What you get for free
Works offline. No internet required. Run it on a plane, in a submarine, in an air-gapped government network. The tool works identically everywhere because it has no external dependencies at runtime.
Works in CI. No secrets to configure, no API key rotation, no billing alerts. npm i -g skill-tools && skill-tools check *.md --min-score 60 runs in any CI environment with Node.js. Period.
Reproducible results. Same input, same output, every time. This matters enormously for CI gates. If a skill scores 72 today, it scores 72 tomorrow. If it scores 71, something in the file changed, not the model, not the weather, not the API provider's load balancer.
No cost scaling. Whether you lint 10 skills or 10,000, the cost is CPU time on your machine. No token budgets. No per-request pricing. Deterministic AI architectures are gaining traction specifically because predictable inputs lead to predictable outputs, and predictable costs.
No vendor lock-in. skill-tools doesn't care who your LLM provider is, because it doesn't have one. It won't break if OpenAI deprecates a model, Anthropic changes pricing, or Google renames an API for the third time.
When to use LLMs instead
Deterministic tooling isn't always the right answer. Here's when I'd reach for a model:
- Open-ended generation. Writing code, drafting documents, creative tasks. The output space is too large for deterministic rules.
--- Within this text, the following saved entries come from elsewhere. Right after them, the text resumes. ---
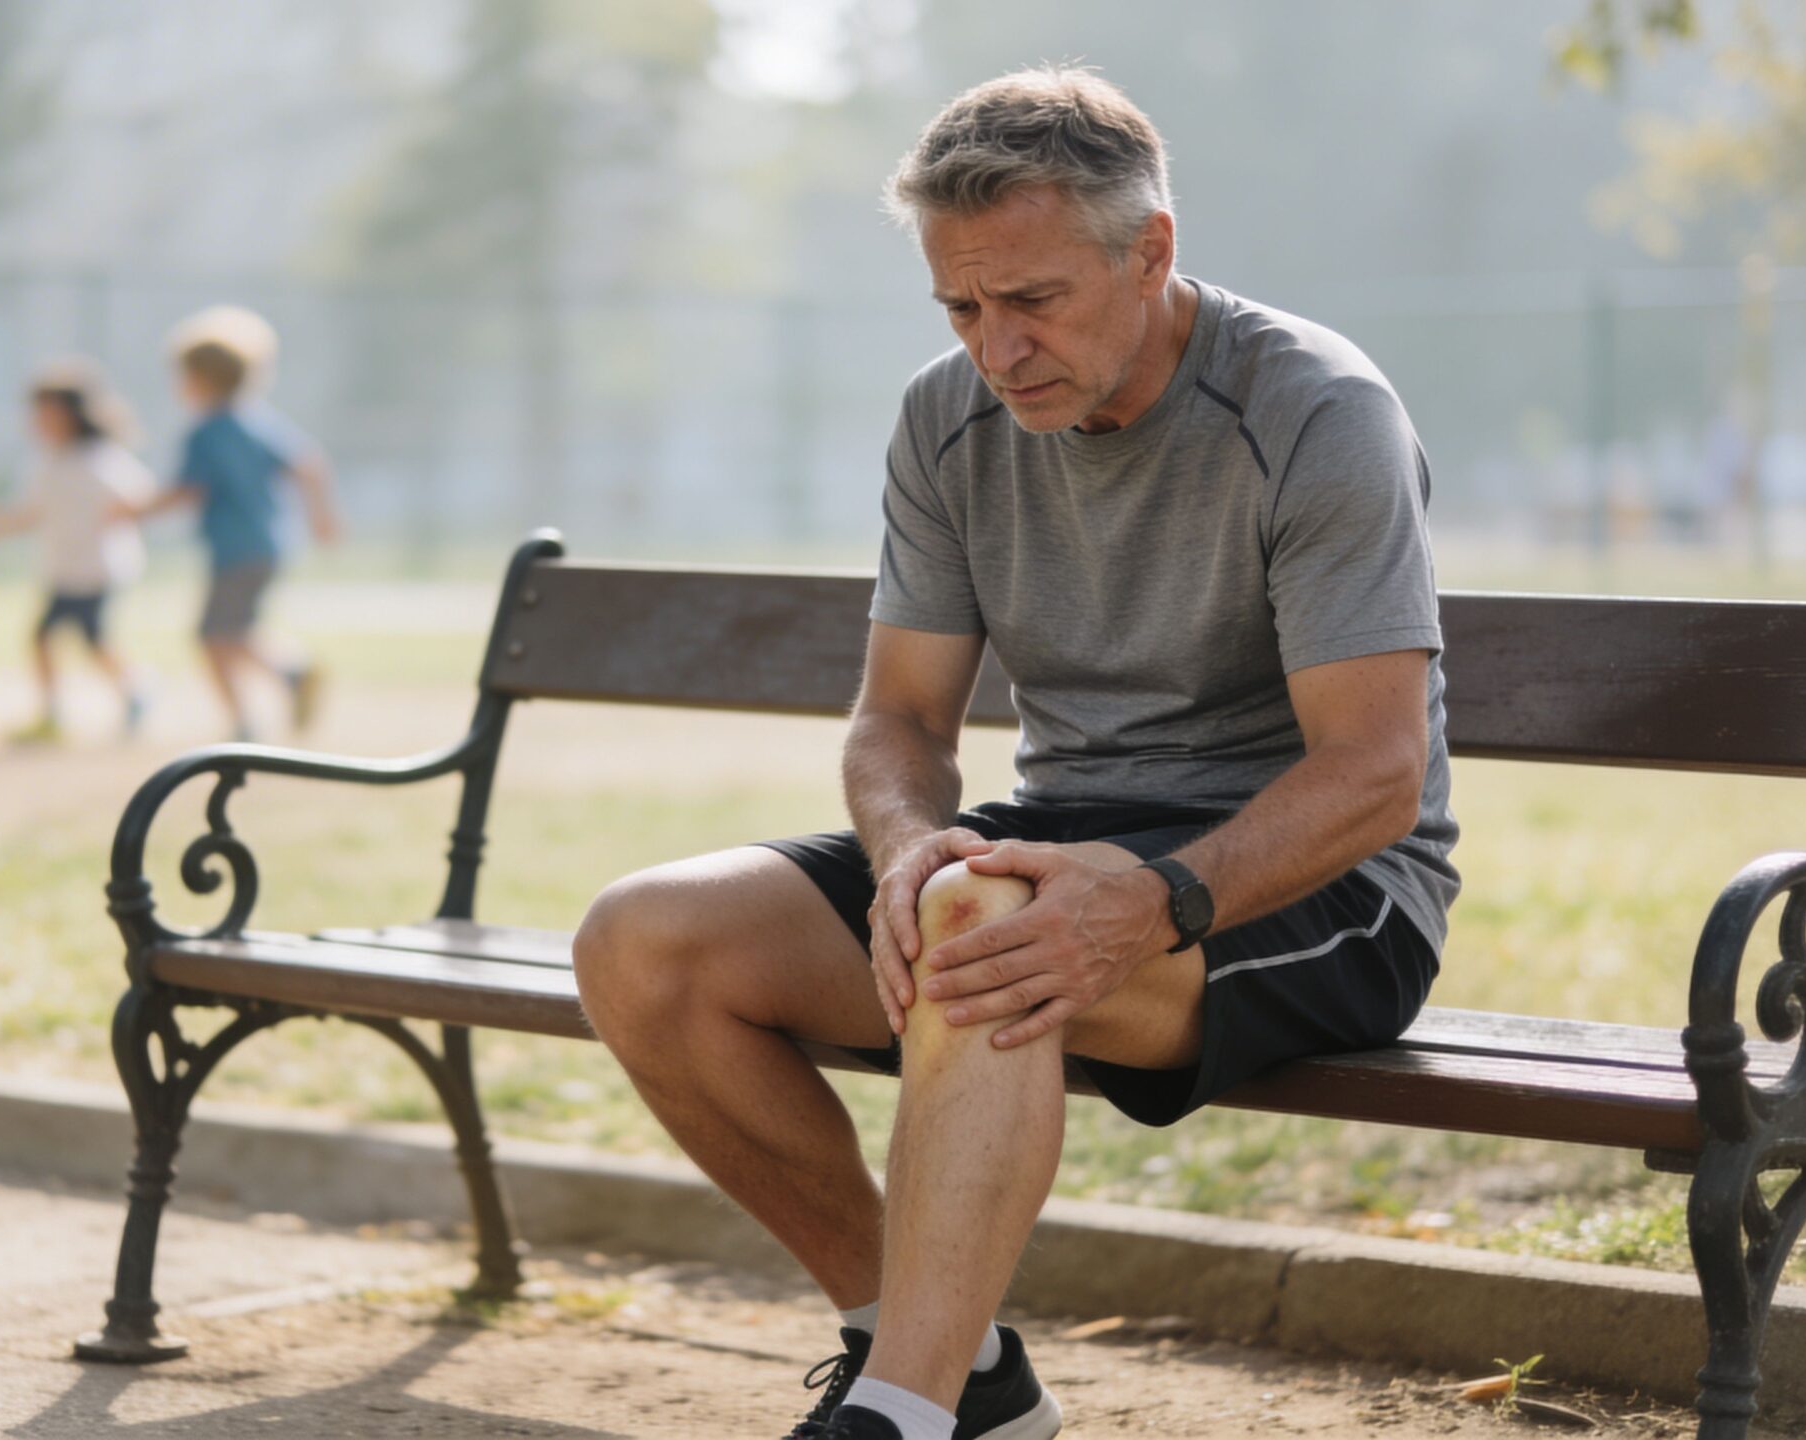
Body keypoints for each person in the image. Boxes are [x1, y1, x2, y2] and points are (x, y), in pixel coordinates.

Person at [571, 66, 1459, 1440]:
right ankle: (949, 1367)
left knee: (985, 929)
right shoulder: (948, 416)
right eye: (963, 308)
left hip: (1316, 889)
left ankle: (901, 1419)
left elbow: (1374, 775)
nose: (998, 347)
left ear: (1151, 250)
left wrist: (1151, 901)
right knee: (646, 941)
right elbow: (902, 721)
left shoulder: (1315, 412)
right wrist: (901, 845)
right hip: (1045, 848)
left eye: (1034, 300)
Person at [124, 306, 343, 741]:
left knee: (212, 635)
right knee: (231, 631)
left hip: (236, 548)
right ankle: (287, 679)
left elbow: (189, 490)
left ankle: (252, 714)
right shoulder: (259, 422)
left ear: (198, 379)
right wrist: (322, 516)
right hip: (270, 544)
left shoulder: (206, 431)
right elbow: (310, 466)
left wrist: (135, 510)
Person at [0, 359, 153, 743]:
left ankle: (137, 690)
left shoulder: (101, 459)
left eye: (49, 412)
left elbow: (138, 499)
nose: (41, 420)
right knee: (43, 637)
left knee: (92, 640)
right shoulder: (45, 463)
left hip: (98, 570)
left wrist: (117, 517)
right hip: (62, 570)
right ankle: (52, 712)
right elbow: (32, 513)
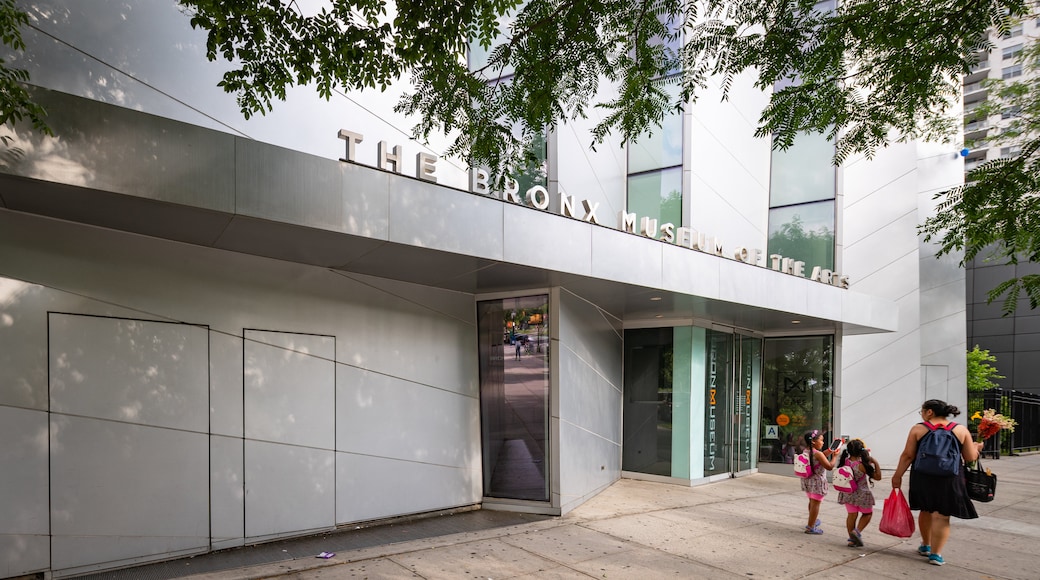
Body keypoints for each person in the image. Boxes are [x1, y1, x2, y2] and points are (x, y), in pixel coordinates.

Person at [891, 399, 982, 566]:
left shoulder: (918, 429)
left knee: (926, 509)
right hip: (950, 478)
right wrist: (977, 448)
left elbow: (908, 455)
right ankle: (936, 554)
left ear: (930, 412)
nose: (922, 415)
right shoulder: (961, 430)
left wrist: (897, 475)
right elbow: (970, 458)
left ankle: (925, 545)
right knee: (942, 516)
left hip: (922, 476)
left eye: (922, 412)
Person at [836, 438, 882, 547]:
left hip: (848, 493)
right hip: (862, 494)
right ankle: (856, 532)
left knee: (851, 516)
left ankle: (852, 540)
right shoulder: (862, 465)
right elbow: (878, 477)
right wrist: (875, 462)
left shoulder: (844, 462)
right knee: (867, 514)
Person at [801, 429, 838, 534]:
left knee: (811, 502)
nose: (823, 442)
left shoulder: (806, 450)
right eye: (821, 440)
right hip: (817, 482)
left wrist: (830, 450)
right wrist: (835, 456)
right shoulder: (818, 454)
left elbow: (820, 456)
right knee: (816, 504)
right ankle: (811, 526)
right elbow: (829, 466)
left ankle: (812, 520)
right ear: (813, 441)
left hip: (808, 481)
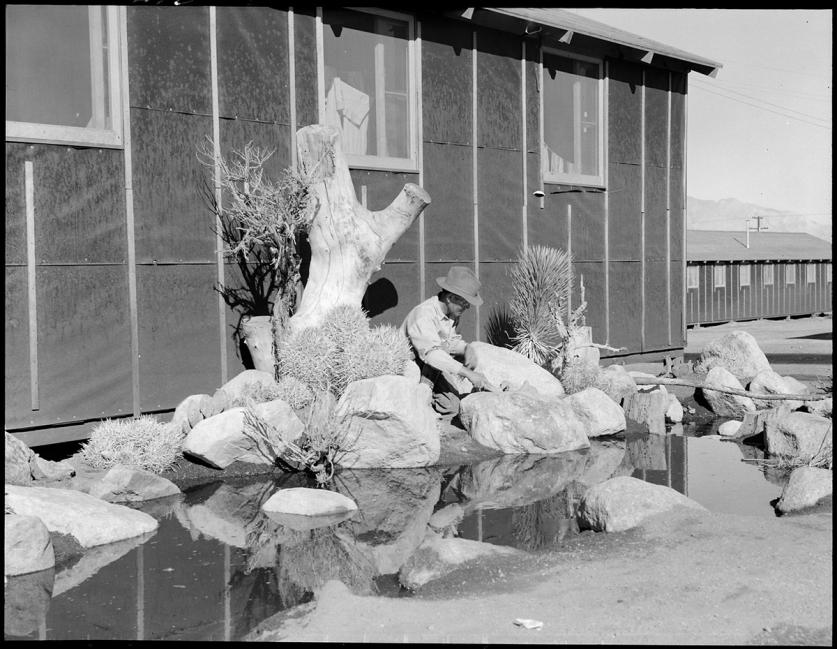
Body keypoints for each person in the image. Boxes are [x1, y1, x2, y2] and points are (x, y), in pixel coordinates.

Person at [400, 266, 500, 417]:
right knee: (435, 358)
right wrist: (468, 374)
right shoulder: (424, 315)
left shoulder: (452, 312)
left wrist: (466, 349)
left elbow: (449, 342)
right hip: (410, 365)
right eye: (465, 302)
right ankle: (420, 400)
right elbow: (431, 355)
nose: (468, 306)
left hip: (432, 365)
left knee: (452, 407)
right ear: (450, 298)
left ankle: (430, 396)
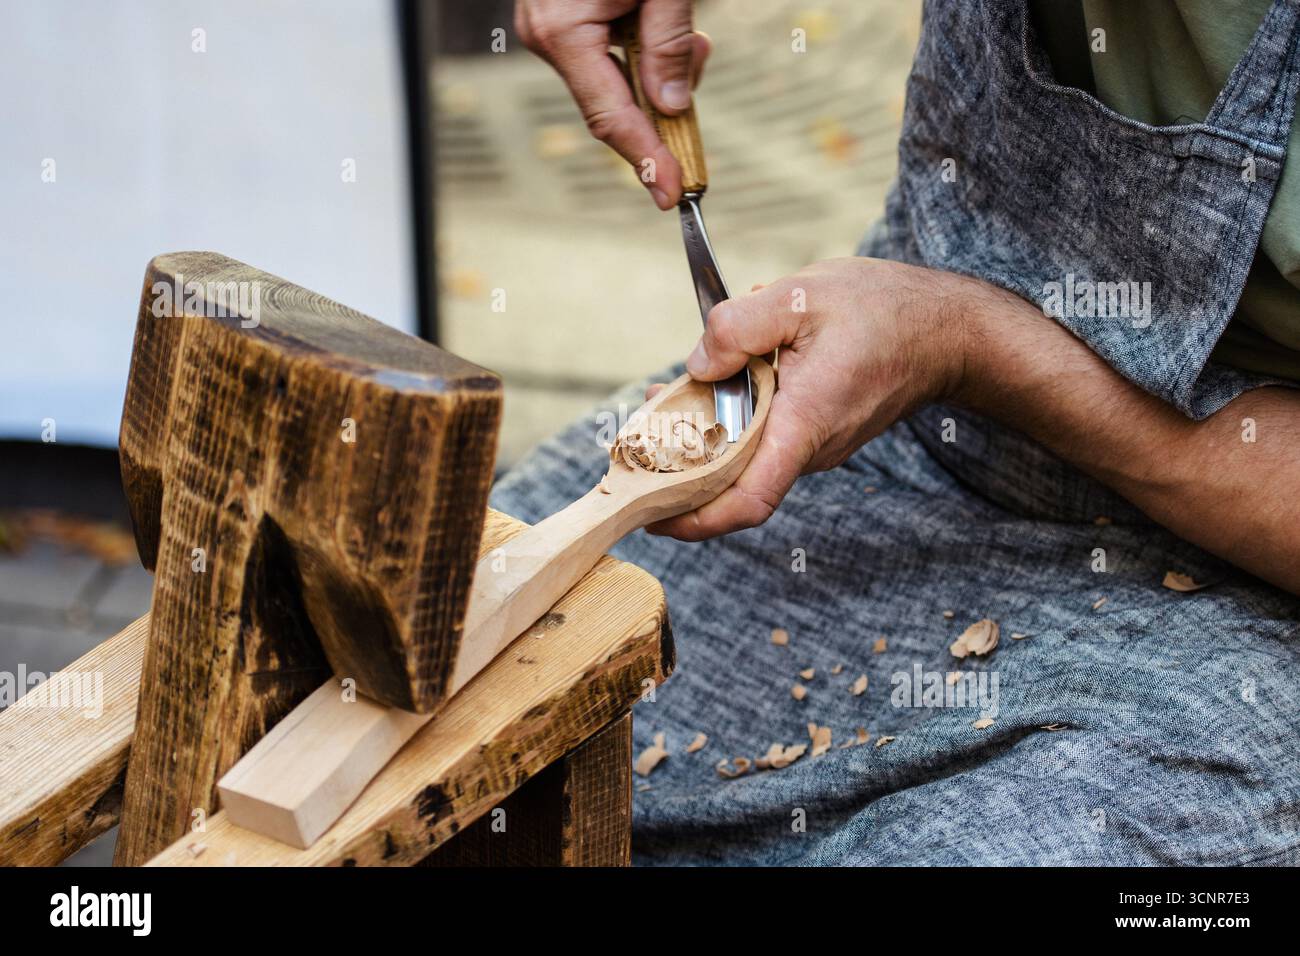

- Semantic understanding beyond term matching. When "build an MCP server" and "create a new tool integration" need to be understood as the same intent, embeddings win.
- Subjective quality assessment. "Is this explanation clear?" requires judgment that regex can't provide.
- Novel pattern detection. Finding security vulnerabilities that don't match known patterns. Identifying code smells that require understanding context.
The decision isn't LLM vs. no-LLM. It's: can I express the success criteria as a deterministic function? If yes, use deterministic code. It's faster, cheaper, more reliable, and debuggable. If not, if the task requires understanding, judgment, or generation, use a model.
For developer tooling specifically, an enormous amount of useful work fits in the deterministic bucket. Linting is pattern matching. Scoring is arithmetic. Parsing is structured extraction. Routing with BM25 is term frequency. None of these need a model. They need clear rules, executed consistently.
The philosophical point
My take: the AI industry has a bias toward using AI for everything. If you're building AI tools, the assumption is that AI should be in the loop. But the best developer tools, the ones that run in every CI pipeline, on every developer's machine, at every hour, are boring, deterministic, and completely reliable. eslint doesn't call GPT-4. tsc doesn't need an API key. prettier formats the same code the same way every time.
skill-tools is an AI developer tool that follows the same philosophy. The domain is AI (agent skills). The tooling is not. And that's exactly why it works at 3am in a CI pipeline with no internet connection and no environment variables configured.
Zero API keys. Same results. Every time.